** EXCERPTED RECORDS follows **

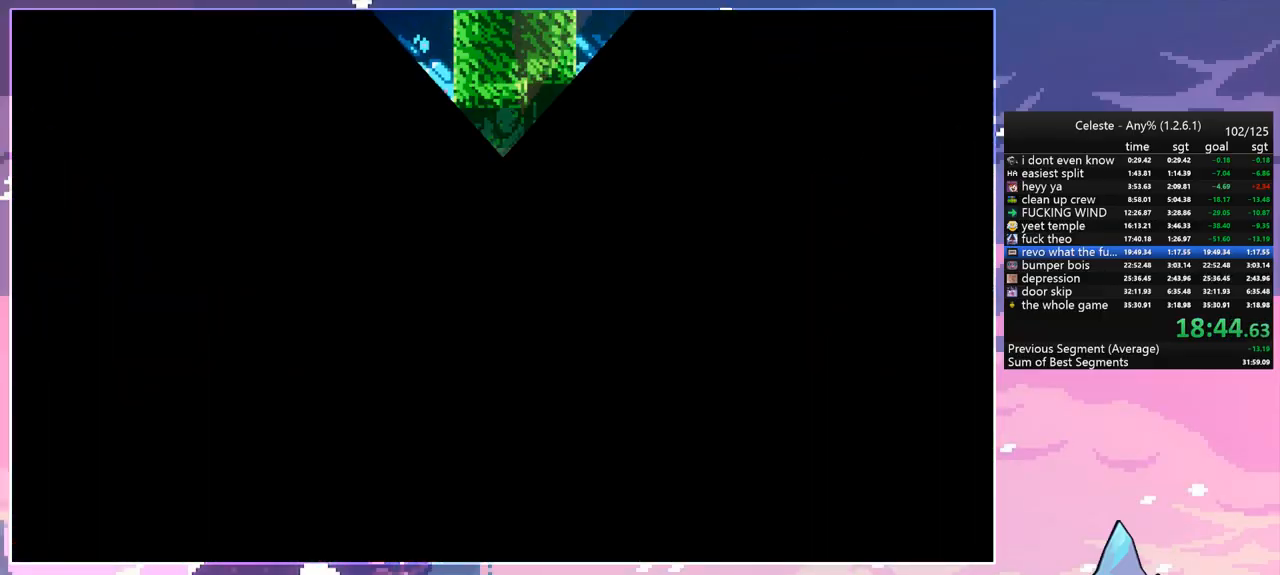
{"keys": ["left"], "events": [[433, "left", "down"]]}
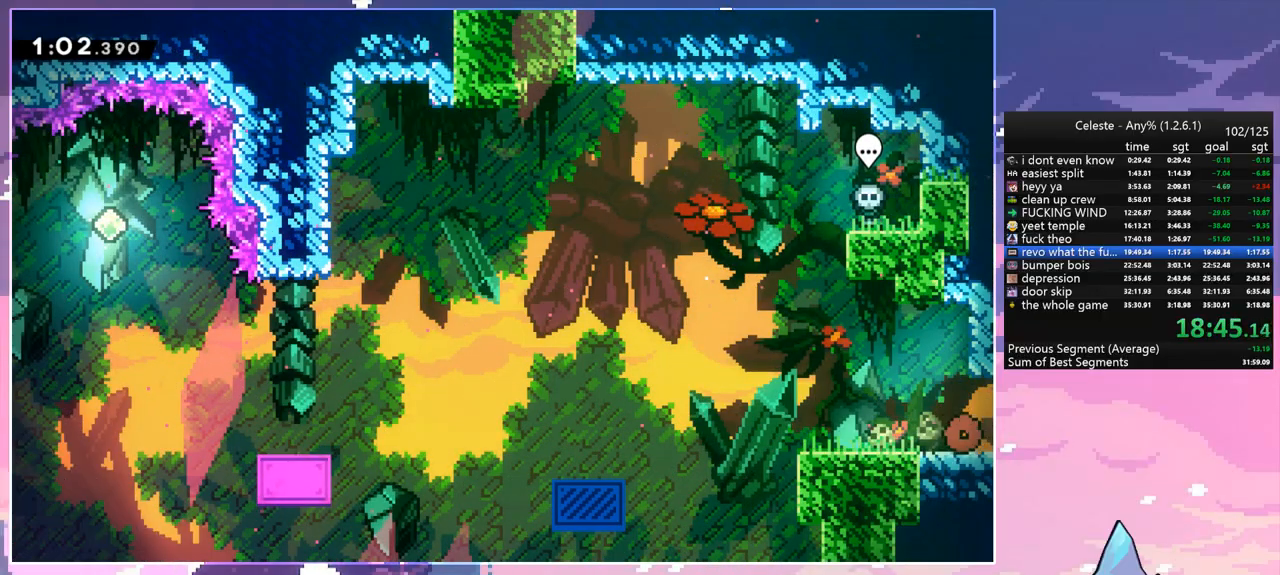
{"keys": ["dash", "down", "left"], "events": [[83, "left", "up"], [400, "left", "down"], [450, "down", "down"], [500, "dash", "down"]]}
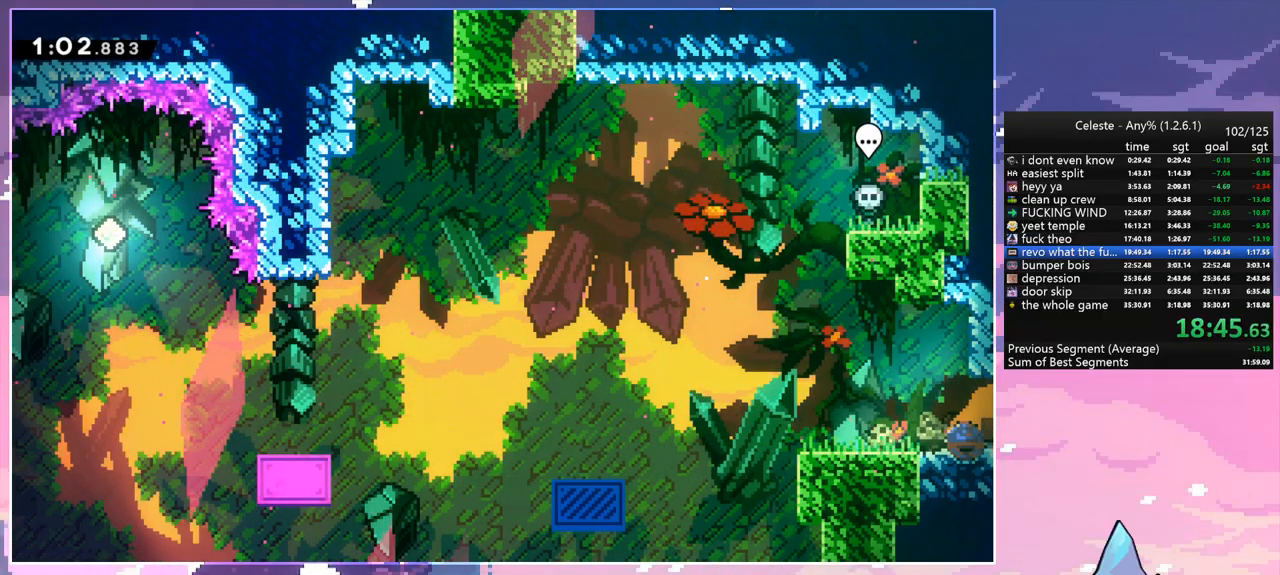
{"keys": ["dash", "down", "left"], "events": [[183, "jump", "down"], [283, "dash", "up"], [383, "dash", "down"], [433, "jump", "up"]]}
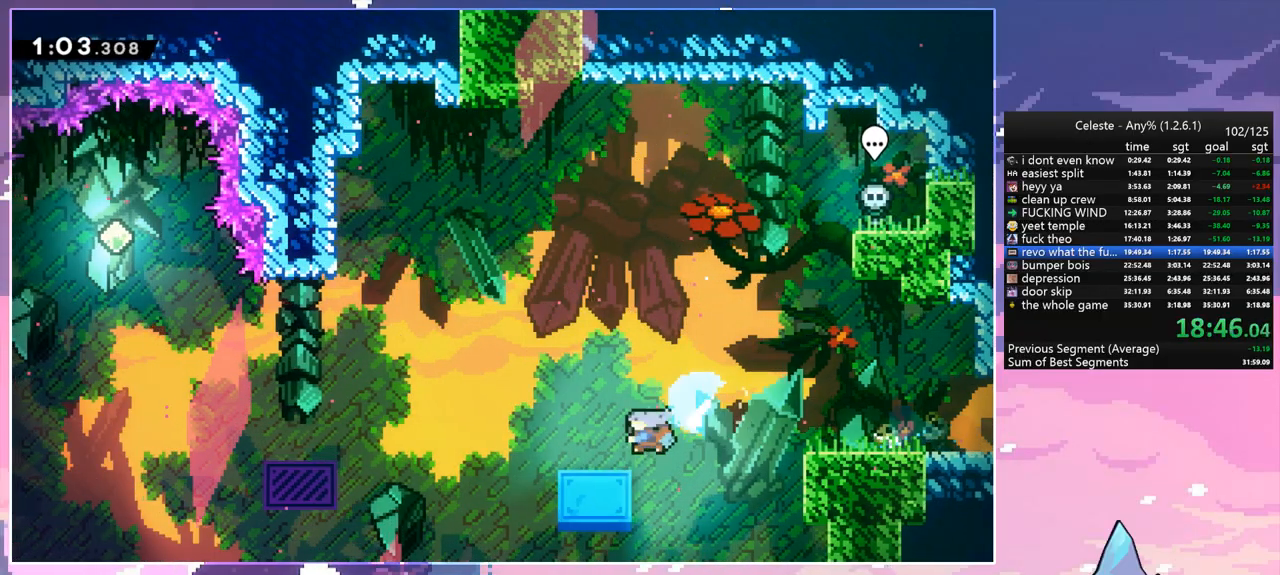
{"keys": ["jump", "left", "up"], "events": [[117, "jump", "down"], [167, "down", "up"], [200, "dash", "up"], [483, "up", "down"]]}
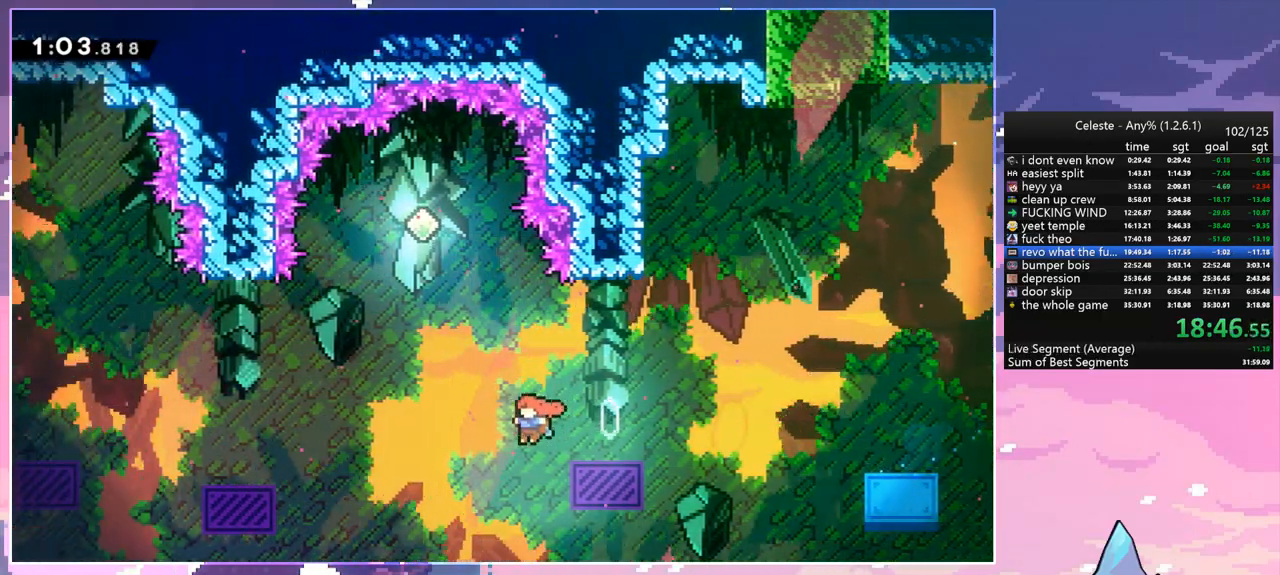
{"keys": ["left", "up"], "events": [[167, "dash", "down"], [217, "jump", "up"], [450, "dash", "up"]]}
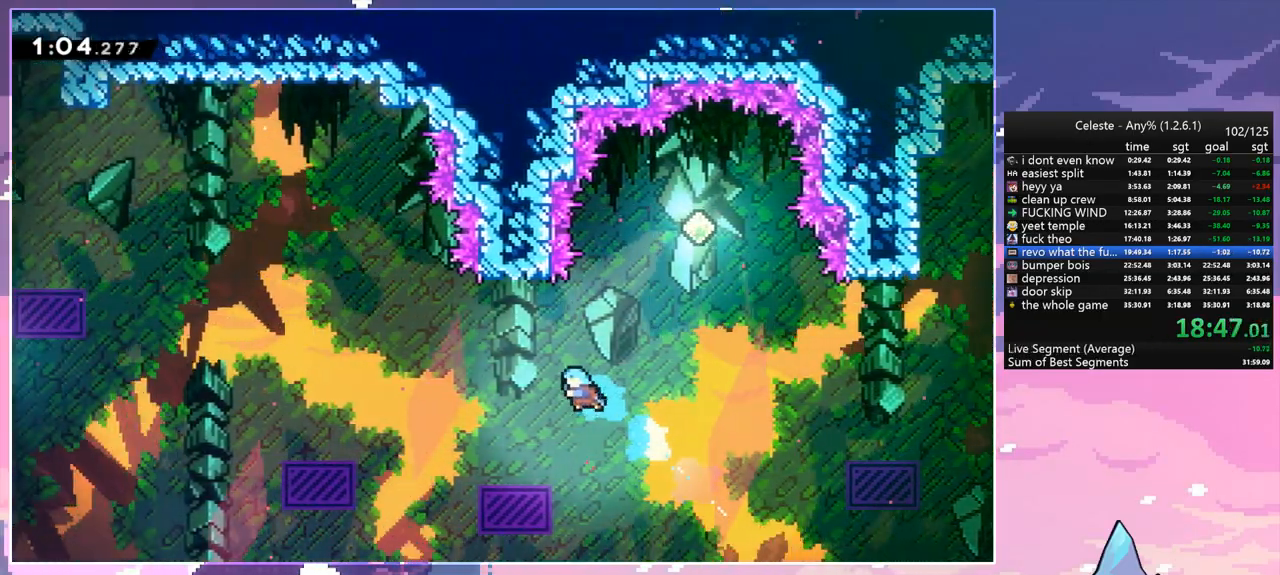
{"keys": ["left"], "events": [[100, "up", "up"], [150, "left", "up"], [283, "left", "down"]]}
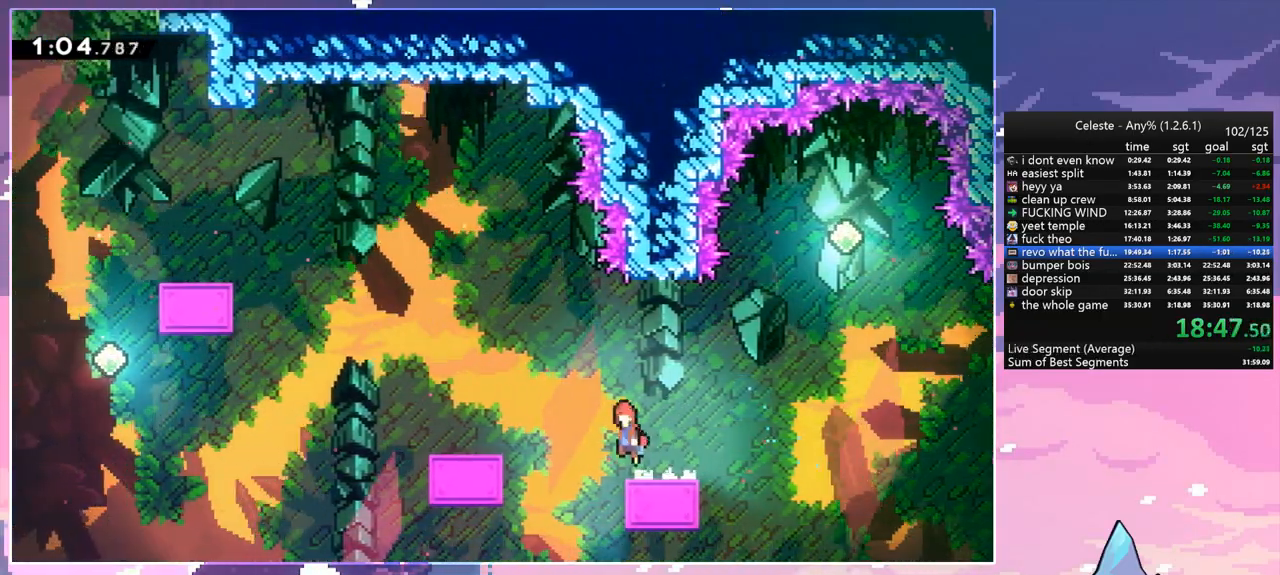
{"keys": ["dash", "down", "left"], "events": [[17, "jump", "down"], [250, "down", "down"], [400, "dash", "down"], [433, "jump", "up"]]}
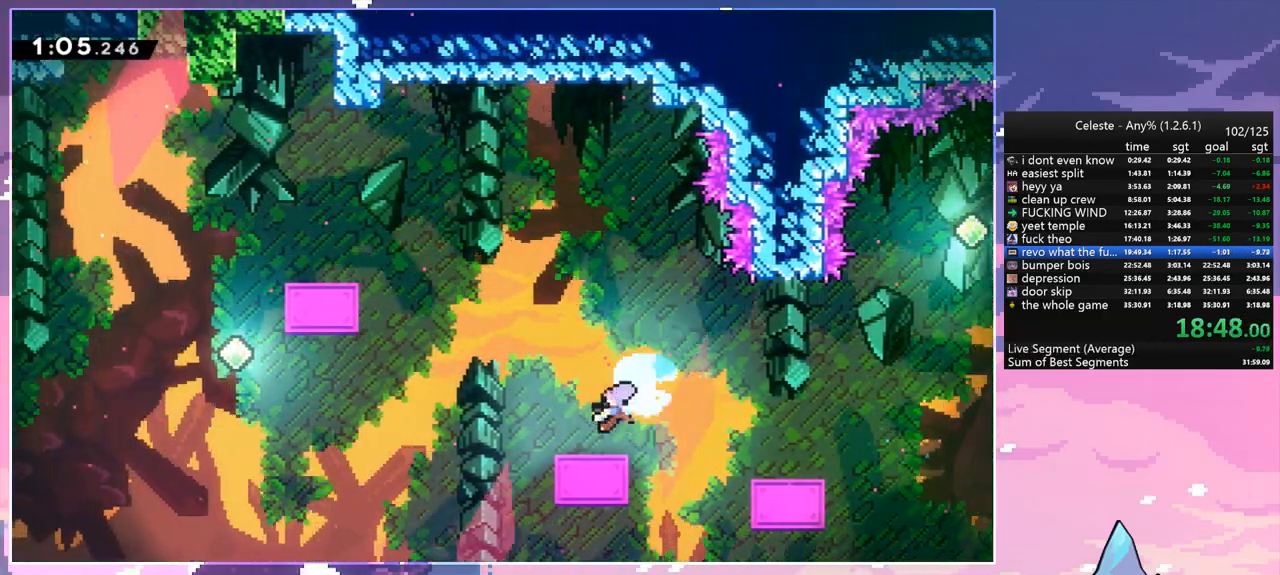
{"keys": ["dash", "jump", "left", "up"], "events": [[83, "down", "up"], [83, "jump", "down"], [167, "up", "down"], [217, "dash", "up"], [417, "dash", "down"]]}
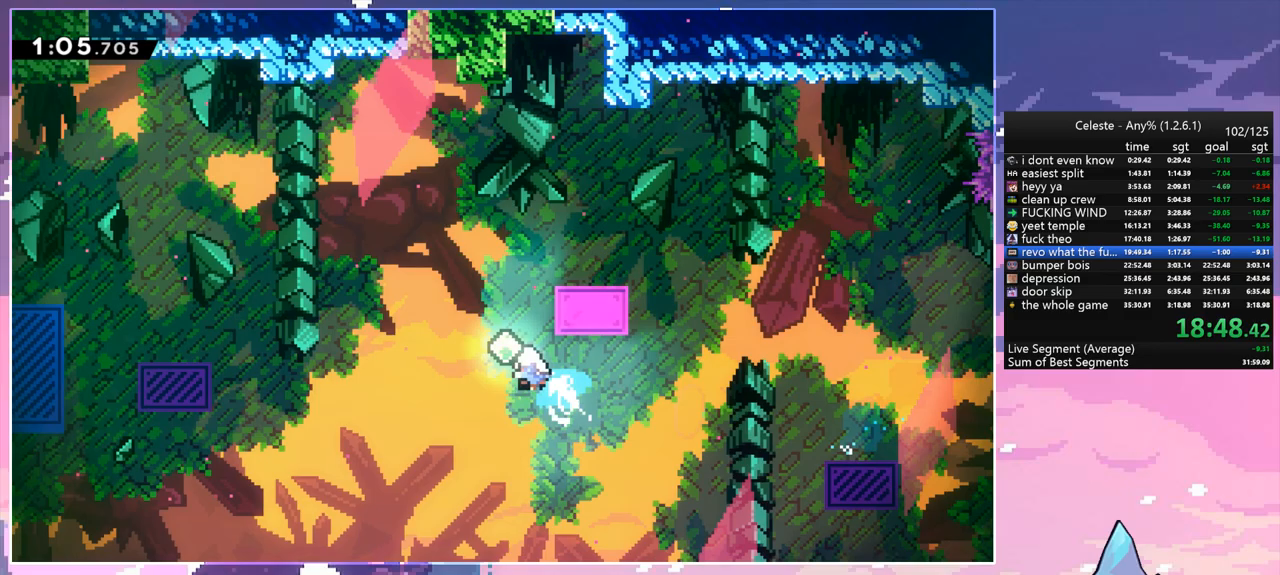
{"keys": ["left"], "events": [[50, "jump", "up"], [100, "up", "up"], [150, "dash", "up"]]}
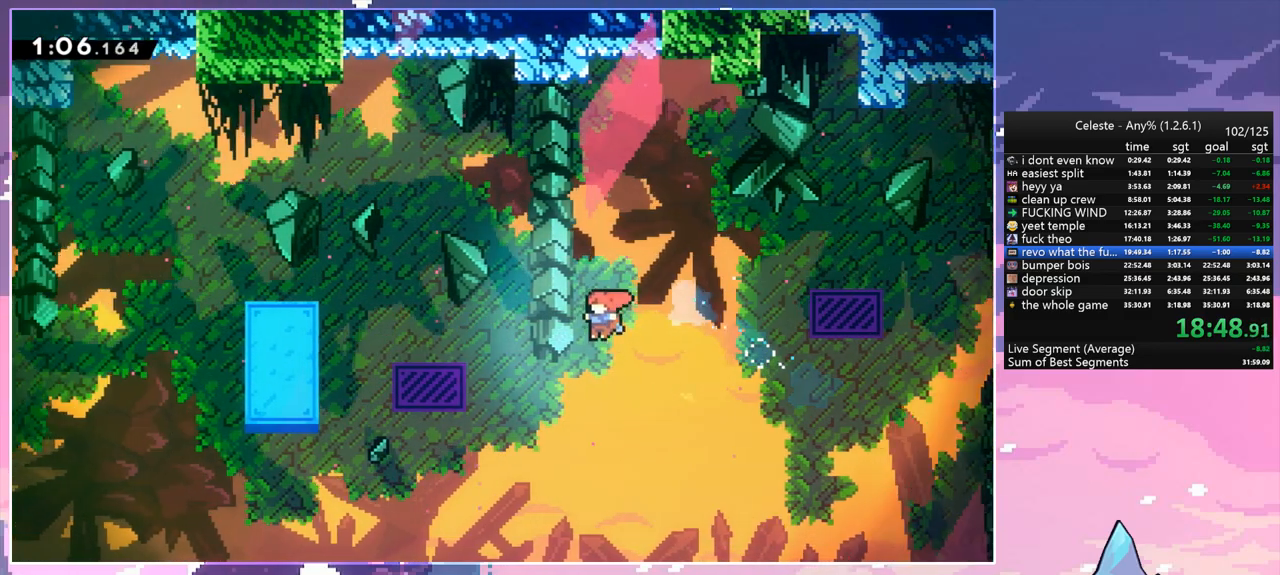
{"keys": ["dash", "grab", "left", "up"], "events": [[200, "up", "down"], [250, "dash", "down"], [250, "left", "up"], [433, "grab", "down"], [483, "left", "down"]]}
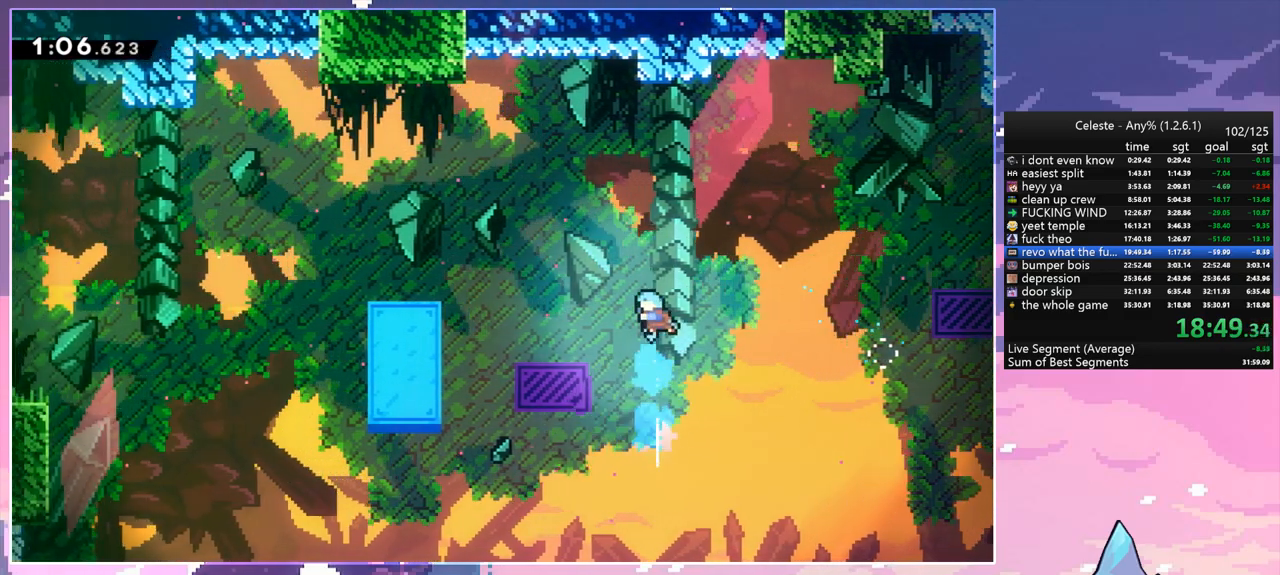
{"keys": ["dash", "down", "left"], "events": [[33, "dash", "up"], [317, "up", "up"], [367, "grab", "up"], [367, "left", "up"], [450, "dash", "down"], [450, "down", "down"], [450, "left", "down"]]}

** End of EXCERPTED RECORDS **

## EXERCISE BRIEF
Where the data includes pictures, leave them out and write out everything else exactly.

## EXERCISE RESULT
{"keys": ["left"], "events": [[433, "left", "down"]]}
{"keys": ["dash", "down", "left"], "events": [[83, "left", "up"], [400, "left", "down"], [450, "down", "down"], [500, "dash", "down"]]}
{"keys": ["dash", "down", "left"], "events": [[183, "jump", "down"], [283, "dash", "up"], [383, "dash", "down"], [433, "jump", "up"]]}
{"keys": ["jump", "left", "up"], "events": [[117, "jump", "down"], [167, "down", "up"], [200, "dash", "up"], [483, "up", "down"]]}
{"keys": ["left", "up"], "events": [[167, "dash", "down"], [217, "jump", "up"], [450, "dash", "up"]]}
{"keys": ["left"], "events": [[100, "up", "up"], [150, "left", "up"], [283, "left", "down"]]}
{"keys": ["dash", "down", "left"], "events": [[17, "jump", "down"], [250, "down", "down"], [400, "dash", "down"], [433, "jump", "up"]]}
{"keys": ["dash", "jump", "left", "up"], "events": [[83, "down", "up"], [83, "jump", "down"], [167, "up", "down"], [217, "dash", "up"], [417, "dash", "down"]]}
{"keys": ["left"], "events": [[50, "jump", "up"], [100, "up", "up"], [150, "dash", "up"]]}
{"keys": ["dash", "grab", "left", "up"], "events": [[200, "up", "down"], [250, "dash", "down"], [250, "left", "up"], [433, "grab", "down"], [483, "left", "down"]]}
{"keys": ["dash", "down", "left"], "events": [[33, "dash", "up"], [317, "up", "up"], [367, "grab", "up"], [367, "left", "up"], [450, "dash", "down"], [450, "down", "down"], [450, "left", "down"]]}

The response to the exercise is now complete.